"It Takes Little Effort Not to Say No."
A few months before being honored by the Indianapolis Bar Association with a Professionalism Award, I received a call from committee chair Kevin Morrissey advising me of my nomination and upcoming recognition of my efforts for our profession and community. I was honored and appreciative of the opportunity to share why I strive to help others, not only as an attorney, but as an active member of our community.
In the weeks leading up to the award breakfast, I recalled that my career would not have been predicted by my elementary school teachers who were lucky to hear me say a dozen words a month. They would struggle to believe that I could stand up before a judge in court, share comments to a room full of peers, or even more astonishing, perform before hundreds in a charity dance contest as I did the year before for the Meals on Wheels of Hamilton County.
Early during my major study in economics at Wabash College, I learned about scarcity, supply, demand, and opportunity costs. Time management professionals will often explain the benefits of saying no. As a new attorney and then new father, I was advised to be selective with my time for community causes and organizations, with the best suggestion being to support events that align with my interests and my family.
But so much can happen when you have constant support from family and colleagues that breeds confidence. And you can have fun while supporting great causes, impacting your community, and fostering your career and family.
My late grandpa Bob Lewis and my dad Gene were constantly helping family, friends, neighbors, and strangers. My Grandma “GG” Lewis had a sign in her kitchen stating that next to every good man is a great woman. And she was one of many great women in my life. Not many 90+ year olds would let their grandson talk them into climbing 11 floors for the American Lung Association Fight for Air stair climb. But that is how she modeled to her grandchildren, through her actions rather than instructions.
My mom Susan also always challenged and supported me to help others and solve challenges. I have great memories solving Perry Mason shows during her lunch hour as well as puzzles in the monthly Games magazine, many of which required creativity that I use now when helping others with their difficulties.
Early on in my career, my assistant Stephanie Addington trained me to be diligent, organized, and client focused. I’m not certain how I survived a couple of brief absences from her watchful eye. And I met our office administrator Lisa Matheson when we opened the Indy office of Quarles & Brady in 2014. My energy, enthusiasm, and not-so-good humor at times almost chased her quickly back to Chicago, especially when I scheduled an event for the same day our new office opened. Or when I wore a Detroit Red Wings jersey to an Indy Fuel event for their parent team Chicago Blackhawks.
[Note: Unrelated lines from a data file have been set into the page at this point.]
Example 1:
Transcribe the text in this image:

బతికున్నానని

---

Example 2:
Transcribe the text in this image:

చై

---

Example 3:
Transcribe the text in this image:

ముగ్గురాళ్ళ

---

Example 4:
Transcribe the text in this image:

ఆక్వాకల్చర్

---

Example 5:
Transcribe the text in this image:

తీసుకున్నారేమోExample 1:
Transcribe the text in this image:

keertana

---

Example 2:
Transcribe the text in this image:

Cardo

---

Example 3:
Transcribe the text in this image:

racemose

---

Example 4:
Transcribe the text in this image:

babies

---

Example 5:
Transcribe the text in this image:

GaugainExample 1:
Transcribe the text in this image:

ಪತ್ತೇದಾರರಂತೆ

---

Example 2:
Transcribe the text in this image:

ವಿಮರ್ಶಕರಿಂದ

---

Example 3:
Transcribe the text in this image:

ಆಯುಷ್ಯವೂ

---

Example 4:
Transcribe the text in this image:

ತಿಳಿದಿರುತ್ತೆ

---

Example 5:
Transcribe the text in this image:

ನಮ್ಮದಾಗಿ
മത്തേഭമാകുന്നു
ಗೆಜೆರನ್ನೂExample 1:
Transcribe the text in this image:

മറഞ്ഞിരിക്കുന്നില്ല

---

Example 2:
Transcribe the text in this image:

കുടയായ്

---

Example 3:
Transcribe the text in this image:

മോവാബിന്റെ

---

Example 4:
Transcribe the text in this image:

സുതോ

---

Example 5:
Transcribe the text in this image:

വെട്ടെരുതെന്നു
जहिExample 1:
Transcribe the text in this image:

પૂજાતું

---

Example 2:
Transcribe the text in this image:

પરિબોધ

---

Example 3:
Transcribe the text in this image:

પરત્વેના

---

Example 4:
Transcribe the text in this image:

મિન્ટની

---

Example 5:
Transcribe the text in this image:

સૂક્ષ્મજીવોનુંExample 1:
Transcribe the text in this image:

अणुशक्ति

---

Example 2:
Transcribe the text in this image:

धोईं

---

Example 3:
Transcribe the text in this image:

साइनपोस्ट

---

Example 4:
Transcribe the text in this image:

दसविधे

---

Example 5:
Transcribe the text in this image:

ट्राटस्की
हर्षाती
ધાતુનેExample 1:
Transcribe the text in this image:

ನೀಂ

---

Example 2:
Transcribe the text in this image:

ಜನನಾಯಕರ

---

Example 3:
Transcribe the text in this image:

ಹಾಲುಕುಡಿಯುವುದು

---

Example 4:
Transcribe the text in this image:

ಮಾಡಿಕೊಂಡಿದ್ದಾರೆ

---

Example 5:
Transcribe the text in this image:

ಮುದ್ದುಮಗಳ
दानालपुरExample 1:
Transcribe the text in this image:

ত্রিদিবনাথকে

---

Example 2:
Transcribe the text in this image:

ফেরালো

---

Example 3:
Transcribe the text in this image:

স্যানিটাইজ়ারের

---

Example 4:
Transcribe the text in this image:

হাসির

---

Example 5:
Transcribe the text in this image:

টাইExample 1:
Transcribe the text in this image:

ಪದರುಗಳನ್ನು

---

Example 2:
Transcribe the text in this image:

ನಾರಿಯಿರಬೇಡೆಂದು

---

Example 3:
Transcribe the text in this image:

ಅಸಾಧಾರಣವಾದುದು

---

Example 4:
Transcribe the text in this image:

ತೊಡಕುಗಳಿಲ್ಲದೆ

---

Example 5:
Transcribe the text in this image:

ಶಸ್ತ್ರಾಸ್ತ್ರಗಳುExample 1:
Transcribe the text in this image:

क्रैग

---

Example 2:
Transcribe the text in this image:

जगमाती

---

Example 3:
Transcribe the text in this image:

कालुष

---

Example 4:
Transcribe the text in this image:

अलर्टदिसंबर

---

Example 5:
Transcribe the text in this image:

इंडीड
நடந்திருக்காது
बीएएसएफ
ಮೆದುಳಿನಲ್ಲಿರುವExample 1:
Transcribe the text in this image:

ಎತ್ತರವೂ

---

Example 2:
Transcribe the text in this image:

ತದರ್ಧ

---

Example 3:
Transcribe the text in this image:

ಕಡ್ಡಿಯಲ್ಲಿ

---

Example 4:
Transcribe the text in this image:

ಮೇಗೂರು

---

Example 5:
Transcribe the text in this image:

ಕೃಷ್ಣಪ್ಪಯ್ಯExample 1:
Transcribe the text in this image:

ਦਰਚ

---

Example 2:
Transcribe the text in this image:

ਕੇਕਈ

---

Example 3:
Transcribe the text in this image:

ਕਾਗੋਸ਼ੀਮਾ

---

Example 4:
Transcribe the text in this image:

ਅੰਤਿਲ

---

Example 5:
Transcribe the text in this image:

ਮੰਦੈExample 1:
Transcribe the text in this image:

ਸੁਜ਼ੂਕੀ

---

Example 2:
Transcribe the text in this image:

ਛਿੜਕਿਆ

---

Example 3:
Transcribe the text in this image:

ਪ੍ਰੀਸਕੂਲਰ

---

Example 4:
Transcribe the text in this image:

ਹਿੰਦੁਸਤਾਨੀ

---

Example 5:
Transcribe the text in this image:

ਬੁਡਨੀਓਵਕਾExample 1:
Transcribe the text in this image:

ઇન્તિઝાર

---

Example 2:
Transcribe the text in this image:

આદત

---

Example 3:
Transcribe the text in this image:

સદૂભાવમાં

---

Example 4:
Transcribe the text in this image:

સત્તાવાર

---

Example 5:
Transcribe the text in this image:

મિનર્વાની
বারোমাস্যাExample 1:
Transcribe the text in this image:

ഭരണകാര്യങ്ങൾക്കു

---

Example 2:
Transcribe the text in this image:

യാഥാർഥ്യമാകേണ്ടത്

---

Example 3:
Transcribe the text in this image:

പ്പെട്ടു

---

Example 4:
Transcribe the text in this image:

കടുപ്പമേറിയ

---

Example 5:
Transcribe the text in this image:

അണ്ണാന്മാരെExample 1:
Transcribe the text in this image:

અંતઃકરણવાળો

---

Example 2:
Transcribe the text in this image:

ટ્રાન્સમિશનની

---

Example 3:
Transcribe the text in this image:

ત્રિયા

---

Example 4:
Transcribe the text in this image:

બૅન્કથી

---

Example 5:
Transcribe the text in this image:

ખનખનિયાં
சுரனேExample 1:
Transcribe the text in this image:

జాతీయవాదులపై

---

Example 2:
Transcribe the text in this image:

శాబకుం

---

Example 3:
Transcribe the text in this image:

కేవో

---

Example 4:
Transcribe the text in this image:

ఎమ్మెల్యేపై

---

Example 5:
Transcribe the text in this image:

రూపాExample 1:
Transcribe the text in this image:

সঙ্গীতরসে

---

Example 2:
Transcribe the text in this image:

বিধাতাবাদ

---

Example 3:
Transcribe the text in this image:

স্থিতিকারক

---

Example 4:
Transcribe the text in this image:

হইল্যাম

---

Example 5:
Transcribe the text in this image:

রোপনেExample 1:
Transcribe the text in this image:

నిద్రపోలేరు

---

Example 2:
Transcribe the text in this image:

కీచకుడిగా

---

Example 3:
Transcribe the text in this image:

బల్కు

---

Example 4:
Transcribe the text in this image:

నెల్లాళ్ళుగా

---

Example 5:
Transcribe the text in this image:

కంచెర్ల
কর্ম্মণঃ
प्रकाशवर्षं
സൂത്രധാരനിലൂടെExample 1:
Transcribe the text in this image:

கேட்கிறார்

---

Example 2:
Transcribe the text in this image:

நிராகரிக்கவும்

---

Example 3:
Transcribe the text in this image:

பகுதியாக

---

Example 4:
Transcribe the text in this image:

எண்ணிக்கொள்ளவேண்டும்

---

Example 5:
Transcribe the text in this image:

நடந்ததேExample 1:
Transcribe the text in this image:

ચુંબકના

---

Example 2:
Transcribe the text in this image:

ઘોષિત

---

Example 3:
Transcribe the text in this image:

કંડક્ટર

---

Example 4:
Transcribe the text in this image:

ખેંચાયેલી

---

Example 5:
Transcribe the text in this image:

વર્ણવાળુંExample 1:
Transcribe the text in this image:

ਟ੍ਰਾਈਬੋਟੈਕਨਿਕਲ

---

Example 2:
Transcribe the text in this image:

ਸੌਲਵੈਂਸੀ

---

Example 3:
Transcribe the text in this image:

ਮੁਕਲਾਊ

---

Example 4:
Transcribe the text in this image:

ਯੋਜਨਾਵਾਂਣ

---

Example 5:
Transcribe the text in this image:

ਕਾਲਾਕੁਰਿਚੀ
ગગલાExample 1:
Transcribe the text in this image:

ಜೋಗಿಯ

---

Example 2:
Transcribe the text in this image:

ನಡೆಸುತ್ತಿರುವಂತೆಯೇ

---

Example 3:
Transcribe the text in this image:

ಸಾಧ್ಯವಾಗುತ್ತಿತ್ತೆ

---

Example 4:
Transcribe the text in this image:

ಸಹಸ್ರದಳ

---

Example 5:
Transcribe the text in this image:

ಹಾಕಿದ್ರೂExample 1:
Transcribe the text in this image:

The eagerness of these ladies to implement my crazy ideas have only enabled me to continue.
And the most selfless woman I know is my wife Kirsten Tragesser who has helped me tremendously since we met a few years ago. After losing her own daughter, she obtained her Child Life certification and has made a career helping sick and dying children as well as their families cope with issues and experiences similar to her own. She is a constant source of ideas, has unlimited desire to assist others, and is an inspiration to many.
So one trait common to most in the legal profession is the desire to help others. A little time, encouragement, or support goes along way. If you don’t have the time to lead a team or a committee, support somebody who does or sign up for your company’s caring events. Or simply share a word of encouragement and praise. Be a table captain for Little Red Door Cancer Agency and bring friends and clients who would enjoy your company. Donate an item for a Colby & Cate’s Charities silent auction. Better yet, buy a silent auction item to donate for another silent auction. Collect teddy bears for the Indy Bar’s paralegal committee who donates them to first responders to have for children.
Or collect food for Shepherd Community Center to help make certain that children have quality meals over summer break. Spend a Saturday morning washing vans at Second Helpings who provides nutritious meals each day.
As you can imagine, I deeply appreciate the recognition by the Indianapolis Bar Association and to all of the great organizations and people in my network for giving me many opportunities not to say no.